The line that holds "Каталог запчастин" marks the start. Return it and each following line through the end of the data, unchanged.

## Items from a dataset
☆ ☆ ☆ ☆ ☆
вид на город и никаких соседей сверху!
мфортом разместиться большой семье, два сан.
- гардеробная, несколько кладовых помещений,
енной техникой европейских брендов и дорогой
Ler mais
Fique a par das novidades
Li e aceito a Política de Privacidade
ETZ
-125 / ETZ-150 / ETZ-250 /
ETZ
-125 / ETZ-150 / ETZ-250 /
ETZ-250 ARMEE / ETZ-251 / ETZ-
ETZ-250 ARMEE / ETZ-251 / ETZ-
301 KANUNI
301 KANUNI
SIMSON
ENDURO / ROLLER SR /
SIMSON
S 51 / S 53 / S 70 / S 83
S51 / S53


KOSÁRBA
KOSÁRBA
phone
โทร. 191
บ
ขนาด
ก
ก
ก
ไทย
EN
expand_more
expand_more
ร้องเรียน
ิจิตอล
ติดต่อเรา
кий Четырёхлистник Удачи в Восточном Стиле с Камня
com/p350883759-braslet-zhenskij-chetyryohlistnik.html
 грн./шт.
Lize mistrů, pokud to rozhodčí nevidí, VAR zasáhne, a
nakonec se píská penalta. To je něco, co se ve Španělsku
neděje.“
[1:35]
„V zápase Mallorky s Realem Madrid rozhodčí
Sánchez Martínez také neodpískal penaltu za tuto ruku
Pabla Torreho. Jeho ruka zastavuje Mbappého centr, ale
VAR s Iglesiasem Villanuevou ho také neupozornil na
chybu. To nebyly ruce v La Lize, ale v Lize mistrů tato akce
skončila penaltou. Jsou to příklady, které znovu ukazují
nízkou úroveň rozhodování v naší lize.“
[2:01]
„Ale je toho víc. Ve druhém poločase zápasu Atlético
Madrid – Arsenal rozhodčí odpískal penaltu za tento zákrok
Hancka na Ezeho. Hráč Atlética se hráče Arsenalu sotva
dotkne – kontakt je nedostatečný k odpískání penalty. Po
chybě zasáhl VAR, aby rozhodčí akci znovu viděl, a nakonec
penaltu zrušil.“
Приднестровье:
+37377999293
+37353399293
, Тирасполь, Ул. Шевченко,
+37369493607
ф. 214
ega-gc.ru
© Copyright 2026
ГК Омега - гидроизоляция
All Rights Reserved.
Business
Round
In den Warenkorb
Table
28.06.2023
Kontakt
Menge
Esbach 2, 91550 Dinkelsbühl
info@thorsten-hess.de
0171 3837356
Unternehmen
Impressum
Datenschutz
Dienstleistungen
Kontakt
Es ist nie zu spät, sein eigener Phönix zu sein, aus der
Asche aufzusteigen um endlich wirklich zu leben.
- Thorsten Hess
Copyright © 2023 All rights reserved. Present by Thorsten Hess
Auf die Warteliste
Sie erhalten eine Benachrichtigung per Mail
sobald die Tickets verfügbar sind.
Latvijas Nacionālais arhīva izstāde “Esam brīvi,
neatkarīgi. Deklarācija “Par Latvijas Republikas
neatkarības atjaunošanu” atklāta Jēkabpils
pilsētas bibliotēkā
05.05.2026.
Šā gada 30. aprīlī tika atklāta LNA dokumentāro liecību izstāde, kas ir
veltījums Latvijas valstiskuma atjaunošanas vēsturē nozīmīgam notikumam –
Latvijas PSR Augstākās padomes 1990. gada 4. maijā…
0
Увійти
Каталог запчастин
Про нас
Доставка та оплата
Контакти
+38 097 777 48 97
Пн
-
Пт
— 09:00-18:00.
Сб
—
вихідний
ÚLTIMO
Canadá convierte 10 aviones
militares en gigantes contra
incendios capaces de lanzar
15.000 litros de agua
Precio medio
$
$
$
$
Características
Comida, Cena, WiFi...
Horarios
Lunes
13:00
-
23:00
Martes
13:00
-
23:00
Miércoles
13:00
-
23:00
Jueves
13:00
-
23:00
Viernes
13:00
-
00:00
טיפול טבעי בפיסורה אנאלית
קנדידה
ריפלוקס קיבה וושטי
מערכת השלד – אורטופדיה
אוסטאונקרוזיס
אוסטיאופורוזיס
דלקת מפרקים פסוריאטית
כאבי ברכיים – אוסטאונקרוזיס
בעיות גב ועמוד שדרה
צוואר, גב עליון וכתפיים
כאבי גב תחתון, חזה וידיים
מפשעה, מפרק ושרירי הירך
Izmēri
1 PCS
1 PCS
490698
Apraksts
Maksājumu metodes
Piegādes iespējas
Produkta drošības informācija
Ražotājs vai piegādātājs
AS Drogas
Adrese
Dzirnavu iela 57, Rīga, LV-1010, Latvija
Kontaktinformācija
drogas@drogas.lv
☆ ☆ ☆ ☆ ☆
## Written reply
Каталог запчастин
Про нас
Доставка та оплата
Контакти
+38 097 777 48 97
Пн
-
Пт
— 09:00-18:00.
Сб
—
вихідний
ÚLTIMO
Canadá convierte 10 aviones
militares en gigantes contra
incendios capaces de lanzar
15.000 litros de agua
Precio medio
$
$
$
$
Características
Comida, Cena, WiFi...
Horarios
Lunes
13:00
-
23:00
Martes
13:00
-
23:00
Miércoles
13:00
-
23:00
Jueves
13:00
-
23:00
Viernes
13:00
-
00:00
טיפול טבעי בפיסורה אנאלית
קנדידה
ריפלוקס קיבה וושטי
מערכת השלד – אורטופדיה
אוסטאונקרוזיס
אוסטיאופורוזיס
דלקת מפרקים פסוריאטית
כאבי ברכיים – אוסטאונקרוזיס
בעיות גב ועמוד שדרה
צוואר, גב עליון וכתפיים
כאבי גב תחתון, חזה וידיים
מפשעה, מפרק ושרירי הירך
Izmēri
1 PCS
1 PCS
490698
Apraksts
Maksājumu metodes
Piegādes iespējas
Produkta drošības informācija
Ražotājs vai piegādātājs
AS Drogas
Adrese
Dzirnavu iela 57, Rīga, LV-1010, Latvija
Kontaktinformācija
drogas@drogas.lv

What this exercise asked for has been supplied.